Droege-Sprecher Peter Steinke betont gegenüber CRN: »Wir verstehen uns nicht als klassischer Private Equity Investor, wir sind bei der Actebis-Gruppe an einem langfristigen Investment interessiert.« Demnach sei auch nicht geplant, das Distributionsunternehmen »als Braut aufzuhübschen und wieder zu verkaufen«. Auch Restrukturierungsmaßnahmen bei der Distributionsgruppe seien nicht nötig: Unter klassischen Bewertungsmaßstäben stünde Actebis sehr gut da, verweist Sprecher Steinke auf die jüngst kommunizierten Halbjahreszahlen des Distributors.

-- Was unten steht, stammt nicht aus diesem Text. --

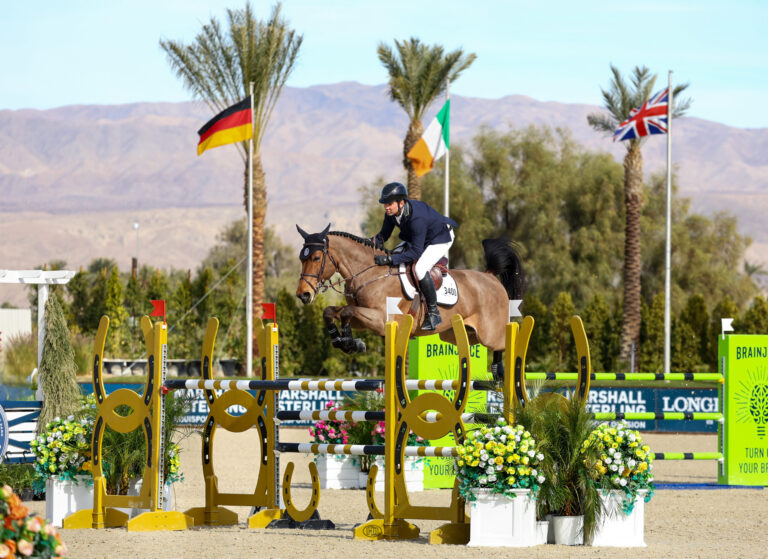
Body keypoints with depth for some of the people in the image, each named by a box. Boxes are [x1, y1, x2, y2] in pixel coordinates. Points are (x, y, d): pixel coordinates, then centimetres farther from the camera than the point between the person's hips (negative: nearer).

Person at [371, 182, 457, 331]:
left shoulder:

Die Actebis-Gruppe, zu der in Deutschland neben Broadliner Actebis Peacock auch TK-Distributor NT plus gehört, setzte im ersten Halbjahr 2009 mit 1,6 Milliarden Euro zwar fünf Prozent weniger um als im vergleichbaren Vorjahreszeitraum. Dafür stieg der Ebitda-Gewinn um fünf Prozent auf 23,1 Millionen. Auch beim Gewinn nach Steuern verzeichnete Actebis nach eigener Aussage eine deutliche Steigerung. Bei Droege ist man überzeugt: »Actebis kann seine Marktposition ausbauen – aus eigener Kraft und mit uns als Investor.« Die Düsseldorfer Firma geht von einem weiteren Wachstum aus. Dieses könne auch über Übernahmen erfolgen, sofern sich passende Gelegenheiten bieten. Konkrete Pläne gebe es derzeit aber noch nicht.

Unklar blieben auf der Arques-Hauptversammlung jedoch auch einige Details zum Actebis-Verkauf. Laut »Financial Times Deutschland« soll Arques eine zweite Rate aus dem Actebis-Kauf 2007 von der Otto-Gruppe in Höhe von 37,5 Millionen Euro einschließlich Zinsen noch schuldig sein. Der neue Käufer Droege soll laut CEO Ulmke Arques von dieser Verpflichtung freigestellt haben, was Otto so nicht bestätigt habe, berichtet die Zeitung. Außerdem müsse Arques nun nach der Weiterveräußerung von Actebis einen Kredit von über 30 Millionen Euro tilgen, den das Unternehmen für den Kauf von Actebis aufgenommen hatte. Droege wolle für diesen Kredit nicht geradestehen.